Excerpt provided »
☆ ☆ ☆ ☆ ☆ ☆ ☆

Filed Under:  Education, Local, News

Community at odds over Act 91

13th September 2016   ·   0 Comments

By Kari Dequine Harden
Contributing Writer

For some, Act 91 and the reunification of public schools in New Orleans is hailed as a triumphant and long overdue step in returning the state-seized schools to local control.

The legislation calls for the 49 schools currently under the jurisdiction of the Recovery School District (RSD) to be absorbed by the Orleans Parish School Board (OPSB) by July of 2018.

“The Orleans Parish School Board is ready to unify our schools,” said OPSB Superin-tendent Henderson Lewis, Jr., calling the “Unification Plan” a “historic opportunity for public education in our city.”

Lewis spoke at the board’s Aug. 30 meeting, prior to the unanimous approval of the plan by board members, describing a “rare and unique opportunity to build something that is the first of it’s kind in the nation. We are building a unified district made up of nearly all charter schools.”

Lewis promised a lean and efficient central office, running on a budget of $20 million.

☆ ☆ ☆ ☆ ☆ ☆ ☆

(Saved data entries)
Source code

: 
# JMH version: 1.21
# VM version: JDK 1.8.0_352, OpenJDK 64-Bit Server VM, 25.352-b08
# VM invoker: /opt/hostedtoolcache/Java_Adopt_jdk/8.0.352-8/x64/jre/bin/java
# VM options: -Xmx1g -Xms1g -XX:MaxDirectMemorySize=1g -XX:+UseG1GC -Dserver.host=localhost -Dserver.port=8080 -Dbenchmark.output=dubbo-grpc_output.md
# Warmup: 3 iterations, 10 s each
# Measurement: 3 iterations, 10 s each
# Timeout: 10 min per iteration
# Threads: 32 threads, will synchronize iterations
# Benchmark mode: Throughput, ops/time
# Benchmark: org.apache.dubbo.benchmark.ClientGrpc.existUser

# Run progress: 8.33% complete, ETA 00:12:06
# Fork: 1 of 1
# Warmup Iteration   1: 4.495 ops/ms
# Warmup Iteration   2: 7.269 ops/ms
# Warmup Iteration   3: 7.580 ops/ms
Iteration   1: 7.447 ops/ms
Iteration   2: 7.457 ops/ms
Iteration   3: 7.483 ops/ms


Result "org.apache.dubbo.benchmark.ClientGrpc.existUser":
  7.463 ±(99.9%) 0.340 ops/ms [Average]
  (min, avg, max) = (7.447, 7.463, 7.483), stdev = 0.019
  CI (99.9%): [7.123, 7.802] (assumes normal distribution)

☆ ☆ ☆ ☆ ☆ ☆ ☆

Problems to solve »
1 – Answer these from the Act 91 article:
(a) How many schools are currently under the jurisdiction of the Recovery School District?
(b) On what date did the Orleans Parish School Board hold the meeting where Lewis spoke?
(c) What budget did Lewis promise for the central office?
2 – Write out the passage of the Act 91 article starting with "13th September 2016" and going on through "July of 2018.".
3 – Extend the article on Act 91 and New Orleans school reunification, picking up after its final sentence.
The data has nothing to do with what comes next.

Answers by task »
1 –
(a) 49
(b) Aug. 30
(c) $20 million

2 –
13th September 2016   ·   0 Comments

By Kari Dequine Harden
Contributing Writer

For some, Act 91 and the reunification of public schools in New Orleans is hailed as a triumphant and long overdue step in returning the state-seized schools to local control.

The legislation calls for the 49 schools currently under the jurisdiction of the Recovery School District (RSD) to be absorbed by the Orleans Parish School Board (OPSB) by July of 2018.

3 –
He emphasized the five guiding principals of the plan: High Standards, Continued Progress, Choices for Families, Ensuring Equity, and Empowering Schools and their Communities.

However for critics and skeptics, the legislation and the plan changes nothing, and only continues to push forward the “reform” agenda of privatization, leaving virtually all authority in the hands of individual charter operators and their un-elected, self-appointed boards.

Dr. Raynard Sanders, who has over thirty years of experience in teaching, educational administration, and economic and community development in New Orleans, calls the return of schools “a return in name only.”

While Lewis framed the unprecedented autonomy granted to charters as “empowering educators to run schools,” others view it as handing over vast amounts of public dollars with virtually no oversight on how it is spent.

It’s the ideal government contract to win, Sanders said, from the contractor’s point of view. The OPSB still has “no say so in the operations of the charter schools.”

Speaking before the board, Wilfred Norris, retired educator and vice-president of Community Legion, questioned the constitutionality of such a system of “taxation without representation.”

Norris also noted that many charter school leaders have no experience as educators, and that many of the teachers are uncertified. “All principals should be instructional leaders, not business leaders,” he said.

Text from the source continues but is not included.